This article was originally published on ETFTrends.com.

Convertible bonds remain one of the hotter corners of the fixed income market. Investors can grab sector upside without totally diving in with the Principal Spectrum Tax-Advantaged Dividend Active ETF (PQDI).

PQDI, which debuted in June, offers exposure to multiple income assets, including convertibles. The Principal ETF “seeks to provide current income. Under normal circumstances, the fund invests at least 80% of its net assets, plus any borrowings for investment purposes, in dividend-paying securities at the time of purchase,” according to Principal. “Such securities include, without limitation, preferred securities and capital securities of U.S. and non-U.S. issuers. The fund invests significantly in securities that, at the time of issuance, are eligible to pay dividends that qualify for favorable U.S. federal income tax treatment.”

PQDI offers a higher level of income because it combines convertibles exposure with preferred stocks and REITs, among other income-generating assets. PQDI’s convertibles allocation is proving potent this year.

“The hot convertible securities market remains underappreciated on Wall Street—only a tiny fraction of institutional investors participate in the hybrid sector,” reports Andrew Bary for Barron's. “That’s the view of Tracy Maitland, the president and chief investment officer of Advent Capital Management, which runs about $11 billion, mostly in convertibles.”

PQDI 1 Year Performance
PQDI 1 Year Performance

Call on Convertibles with PQDI

Convertible bonds are a type of hybrid fixed-coupon security that allows the holder the option to swap the bond security for common or preferred stock at a specified strike price. Due to the bond’s equity option, convertible bonds typically pay less interest than traditional corporate bonds. The fund, though, does not convert its holdings into shares. Investors are exposed to the equity premium due to the way the bonds are priced.
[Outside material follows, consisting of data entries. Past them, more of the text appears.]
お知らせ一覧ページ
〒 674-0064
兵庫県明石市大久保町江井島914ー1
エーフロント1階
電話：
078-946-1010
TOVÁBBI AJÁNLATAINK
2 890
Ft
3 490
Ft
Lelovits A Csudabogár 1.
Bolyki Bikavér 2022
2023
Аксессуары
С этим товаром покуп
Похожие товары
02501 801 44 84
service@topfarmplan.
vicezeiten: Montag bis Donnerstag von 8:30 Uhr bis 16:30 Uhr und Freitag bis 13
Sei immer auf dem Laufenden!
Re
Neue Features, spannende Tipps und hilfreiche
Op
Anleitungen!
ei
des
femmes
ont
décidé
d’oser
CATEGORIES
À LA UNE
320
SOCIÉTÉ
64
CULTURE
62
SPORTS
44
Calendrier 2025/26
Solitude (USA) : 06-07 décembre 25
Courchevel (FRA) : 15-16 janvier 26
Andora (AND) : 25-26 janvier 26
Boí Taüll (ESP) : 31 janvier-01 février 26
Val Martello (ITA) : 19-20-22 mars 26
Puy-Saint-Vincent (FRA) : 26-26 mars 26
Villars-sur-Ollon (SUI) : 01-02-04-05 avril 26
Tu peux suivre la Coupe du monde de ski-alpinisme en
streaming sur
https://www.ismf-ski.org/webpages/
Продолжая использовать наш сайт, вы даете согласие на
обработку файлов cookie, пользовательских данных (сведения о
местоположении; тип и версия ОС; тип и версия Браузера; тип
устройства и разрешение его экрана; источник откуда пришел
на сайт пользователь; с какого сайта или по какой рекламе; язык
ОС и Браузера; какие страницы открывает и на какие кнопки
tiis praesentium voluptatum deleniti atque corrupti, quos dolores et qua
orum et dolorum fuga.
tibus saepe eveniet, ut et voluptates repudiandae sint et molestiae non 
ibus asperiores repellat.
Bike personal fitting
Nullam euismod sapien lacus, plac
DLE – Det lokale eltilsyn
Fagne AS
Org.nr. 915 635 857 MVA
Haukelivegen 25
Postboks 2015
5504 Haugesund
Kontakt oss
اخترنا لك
“Convertible bonds now carry low interest rates—many new issues have had yields of zero recently—and can be exchanged into the issuing company’s stock if the shares rise. This gives convertibles equity-like characteristics and enabled the market to return about 45% in 2020 on the back of gains in stocks like Tesla (TSLA), making it one of premier U.S. asset classes,” adds Barron's.

Convertible bonds are seen as a middle ground between stocks and bonds. The securities pay lower coupons than regular unsecured debt securities, but they can also make up the difference if the company’s shares continue to appreciate.